36 horas sem dormir: Ao passar esse período acordado, é comum que a pessoa tenha pequenos cochilos, de cerca de 30 segundos, sem nem perceber. Além disso, está presente a sensação de fadiga extrema, dificuldade de socialização e de tomar decisões, além de mudanças de comportamento.
48 horas sem dormir: Nessa fase, a fadiga e a irritabilidade se tornam ainda mais intensas. É possível que a pessoa comece a ter alucinações. Aumento no nível de estresse e ansiedade também podem ocorrer.

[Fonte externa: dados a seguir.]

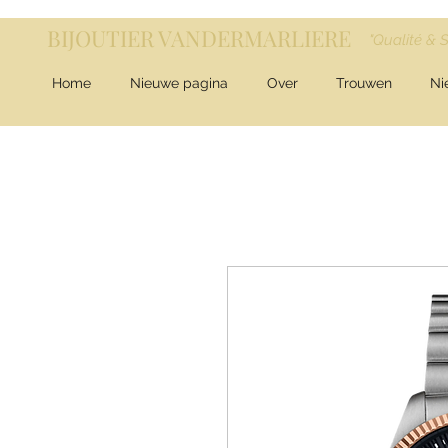
BIJOUTIER VANDERMARLIERE
"Qualité & 
Home
Nieuwe pagina
Over
Trouwen
Ni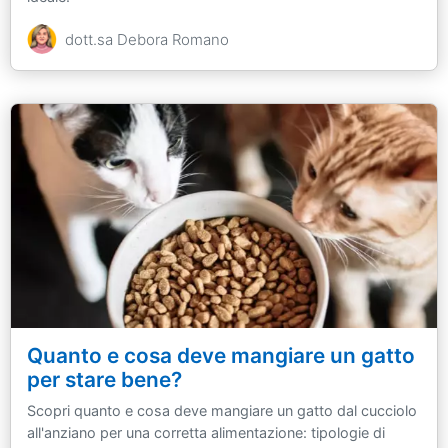
dott.sa Debora Romano
Quanto e cosa deve mangiare un gatto
per stare bene?
Scopri quanto e cosa deve mangiare un gatto dal cucciolo
all'anziano per una corretta alimentazione: tipologie di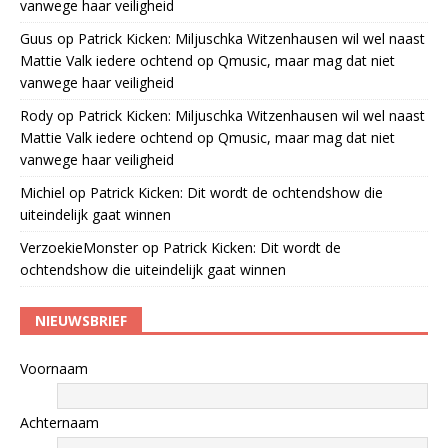
vanwege haar veiligheid
Guus
op
Patrick Kicken: Miljuschka Witzenhausen wil wel naast
Mattie Valk iedere ochtend op Qmusic, maar mag dat niet
vanwege haar veiligheid
Rody
op
Patrick Kicken: Miljuschka Witzenhausen wil wel naast
Mattie Valk iedere ochtend op Qmusic, maar mag dat niet
vanwege haar veiligheid
Michiel
op
Patrick Kicken: Dit wordt de ochtendshow die
uiteindelijk gaat winnen
VerzoekieMonster
op
Patrick Kicken: Dit wordt de
ochtendshow die uiteindelijk gaat winnen
NIEUWSBRIEF
Voornaam
Achternaam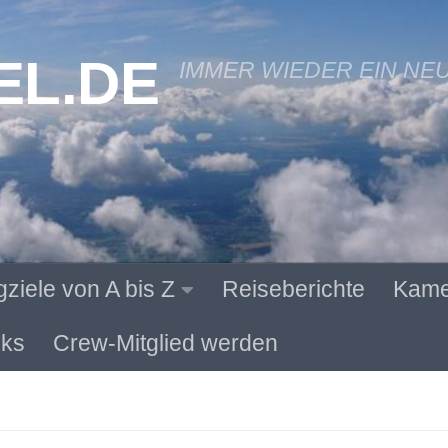
EL.DE
IMMER WIEDER EIN NE
gziele von A bis Z
Reiseberichte
Kame
ks
Crew-Mitglied werden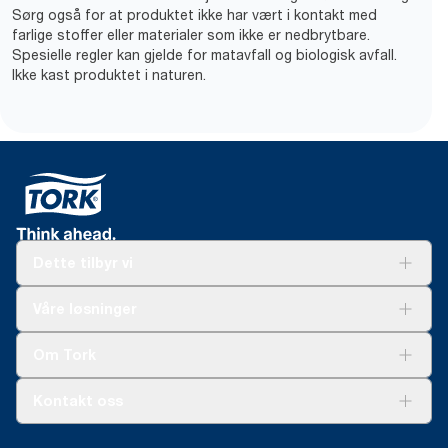
Sørg også for at produktet ikke har vært i kontakt med
farlige stoffer eller materialer som ikke er nedbrytbare.
Spesielle regler kan gjelde for matavfall og biologisk avfall.
Ikke kast produktet i naturen.
Dette tilbyr vi
Løsninger
Våre løsninger
Bærekraft
Tork Clean Care
Tork Vision Renhold
Om Tork
AD-a-Glance
Tork PaperCircle
Om oss
Kontakt oss
Suksesshistorier
Presse og nyheter
kontakt@essity.com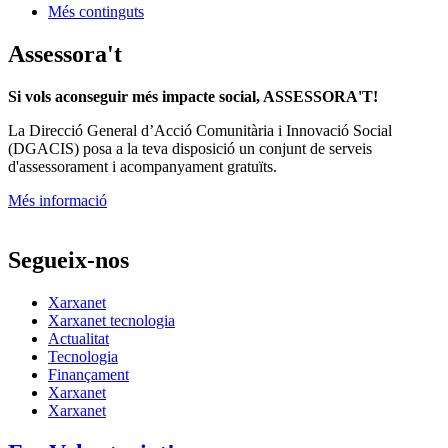
Més continguts
Assessora't
Si vols aconseguir més impacte social, ASSESSORA'T!
La
Direcció General d’Acció Comunitària i Innovació Social
(DGACIS)
posa a la teva disposició un conjunt de serveis
d'assessorament i acompanyament gratuïts.
Més informació
Segueix-nos
Xarxanet
Xarxanet tecnologia
Actualitat
Tecnologia
Finançament
Xarxanet
Xarxanet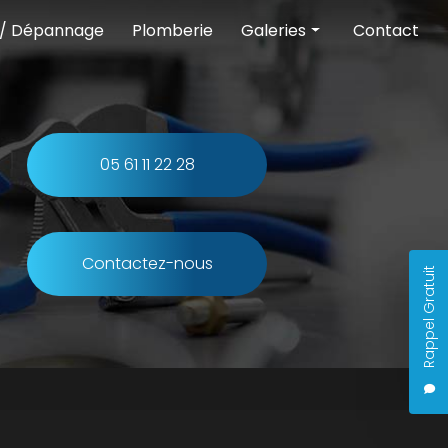
 / Dépannage
Plomberie
Galeries
Contact
Chauffage
Climatisation
Pompe à chaleur
05 61 11 22 28
Entretien et dépannage
Plomberie
Contactez-nous
Rappel Gratuit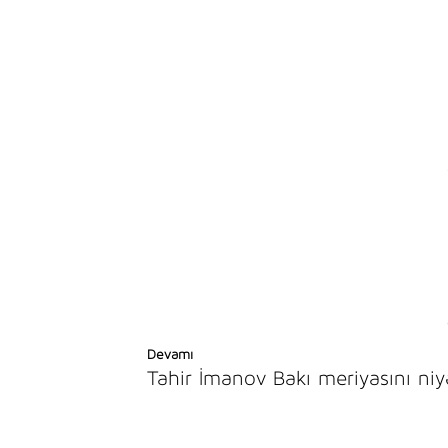
Devamı
Tahir İmanov Bakı meriyasını n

72 horas sem dormir: Após ficar tanto tempo sem descansar, os cochilos involuntários tendem a ficar mais frequentes. A falta de sono impacta a percepção do indivíduo.
96 horas sem dormir: Depois de quatro dias sem dormir, a percepção da realidade tende a ficar distorcida. A pessoa pode apresentar quadros de psicose por privação de sono. Mas em geral, esses sintomas diminuem depois que a pessoa descansa o suficiente.